The former Australian Secret Intelligence Service agent, whose real name has been suppressed, was charged with sharing confidential information relating to Australia’s illegal bugging of the East Timor government in 2004 during sensitive negotiations over a multibillion-dollar oil deal.

Former ASIS intelligence officer Witness K helped expose a 2004 bugging operation against East Timor that appeared to aid Australia in gaining an advantage in commercial negotiations to carve up oil and gas resources in the Timor Sea.

He supplied information which allowed East Timor to bring a case in 2013 at the Permanent Court of Arbitration in The Hague which tried to overturn the deal on the basis that Australia cheated. Witness K pleaded guilty last week and was given a suspended sentence. He appeared in court only behind a screen.

Magistrate Glenn Theakston made clear in his sentencing remarks the essential dilemma in this case. On the one hand, he said there are good reasons for the ASIS culture of secrecy, which protects national security and the secret agents who undertake such dangerous work. Mr Theakston said it was not up to individual ASIS officers “to unilaterally depart from those security obligations”.

Yet the magistrate, who knows some of what was in the secret dossier about ASIS’s behaviour in East Timor, said Witness K was motivated by justice and concern for the international order.

It is strong confirmation that Witness K was not a traitor but rather a patriot who blew the whistle on serious misconduct which the federal government was determined to sweep under the rug even at the expense of robbing East Timor, a tiny country Australia has a duty to help.

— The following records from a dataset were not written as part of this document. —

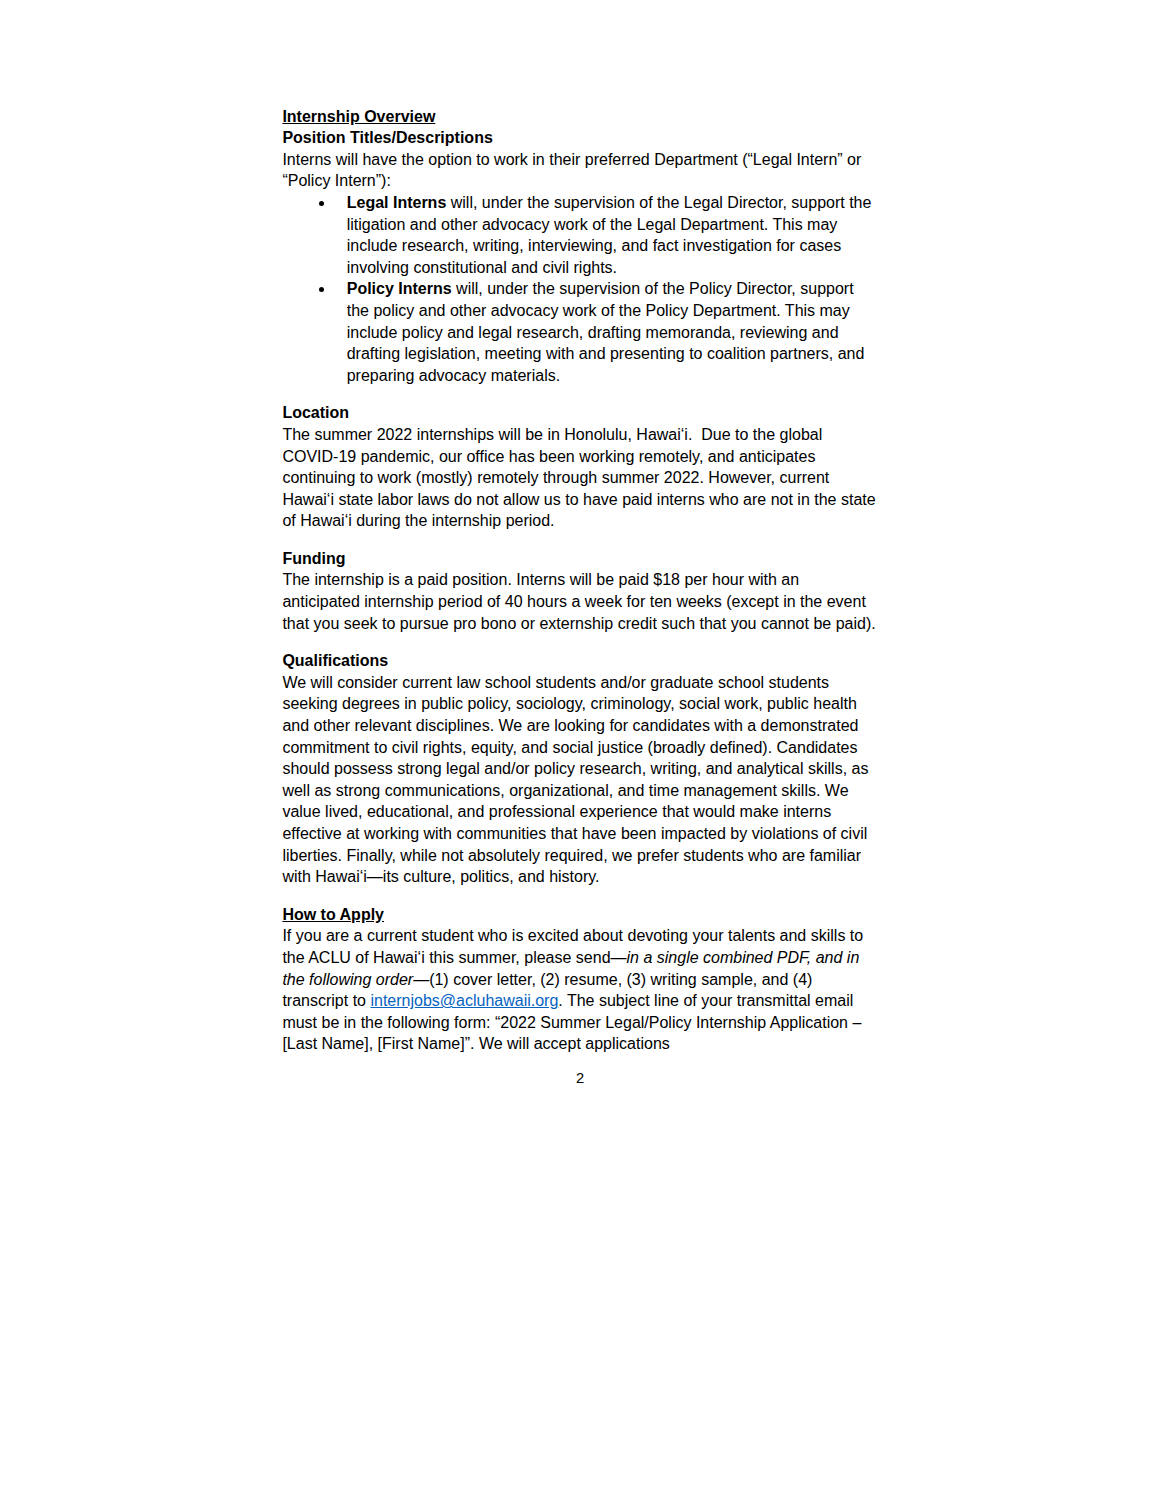Internship Overview
Position Titles/Descriptions
Interns will have the option to work in their preferred Department (“Legal Intern” or “Policy Intern”):
Legal Interns will, under the supervision of the Legal Director, support the litigation and other advocacy work of the Legal Department. This may include research, writing, interviewing, and fact investigation for cases involving constitutional and civil rights.
Policy Interns will, under the supervision of the Policy Director, support the policy and other advocacy work of the Policy Department. This may include policy and legal research, drafting memoranda, reviewing and drafting legislation, meeting with and presenting to coalition partners, and preparing advocacy materials.
Location
The summer 2022 internships will be in Honolulu, Hawai‘i. Due to the global COVID-19 pandemic, our office has been working remotely, and anticipates continuing to work (mostly) remotely through summer 2022. However, current Hawai‘i state labor laws do not allow us to have paid interns who are not in the state of Hawai‘i during the internship period.
Funding
The internship is a paid position. Interns will be paid $18 per hour with an anticipated internship period of 40 hours a week for ten weeks (except in the event that you seek to pursue pro bono or externship credit such that you cannot be paid).
Qualifications
We will consider current law school students and/or graduate school students seeking degrees in public policy, sociology, criminology, social work, public health and other relevant disciplines. We are looking for candidates with a demonstrated commitment to civil rights, equity, and social justice (broadly defined). Candidates should possess strong legal and/or policy research, writing, and analytical skills, as well as strong communications, organizational, and time management skills. We value lived, educational, and professional experience that would make interns effective at working with communities that have been impacted by violations of civil liberties. Finally, while not absolutely required, we prefer students who are familiar with Hawai‘i—its culture, politics, and history.
How to Apply
If you are a current student who is excited about devoting your talents and skills to the ACLU of Hawai‘i this summer, please send—in a single combined PDF, and in the following order—(1) cover letter, (2) resume, (3) writing sample, and (4) transcript to internjobs@acluhawaii.org. The subject line of your transmittal email must be in the following form: “2022 Summer Legal/Policy Internship Application – [Last Name], [First Name]”. We will accept applications
2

We still don’t know whether the bugging operation was purely to gain a commercial advantage or whether there was any national security imperative at play. But it is getting harder to disagree with the assessment that it was a major overreach by Australia’s intelligence community. As Senator Rex Patrick said on Friday, “[Australia was] trying to swindle the newest and poorest nation in the world of oil and gas royalties”.

The balance between the need for secrecy and the public interest in encouraging whistleblowers to come forward is delicate in these cases, but The Age believes Witness K should never have been charged.

The Commonwealth has shown vindictiveness in pursuing him for almost a decade. He was only charged in 2018, years after going public and once Australia had signed a new treaty with East Timor, tacitly acknowledging it had played dirty pool in 2004.

It is some consolation that Witness K, who is now ill and in his 70s, was given a short suspended sentence and will not go to jail. The magistrate said he took the long and tortuous process into account, again raising questions about the Commonwealth’s tactics. Yet the Commonwealth is still pursuing Bernard Collaery, Witness K’s lawyer, for sharing the same secret information to the court in The Hague and to ABC journalists who broke the story in 2014. Unlike Witness K, Mr Collaery has said he will not plead guilty and that he will fight to have his case heard in open court.

It sets a dangerous precedent that a lawyer is being charged for representing his client, especially since he was, like Witness K, a whistleblower motivated by justice and patriotism. He should not be facing criminal charges.

If the trial does go ahead, it must be held in public so Australia can understand who gave the orders to use these extraordinary powers of our secret service seemingly not in the interest of national security but for industrial espionage. If there are genuine national security reasons – rather than the simple avoidance of political embarrassment – to keep limited portions of the evidence secret, this can be put to the court and tested there, as is being done in the Ben Roberts-Smith defamation case.

But keeping the whole sorry tale secret would undermine Australia’s authority in calling out similar bad behaviour by other countries.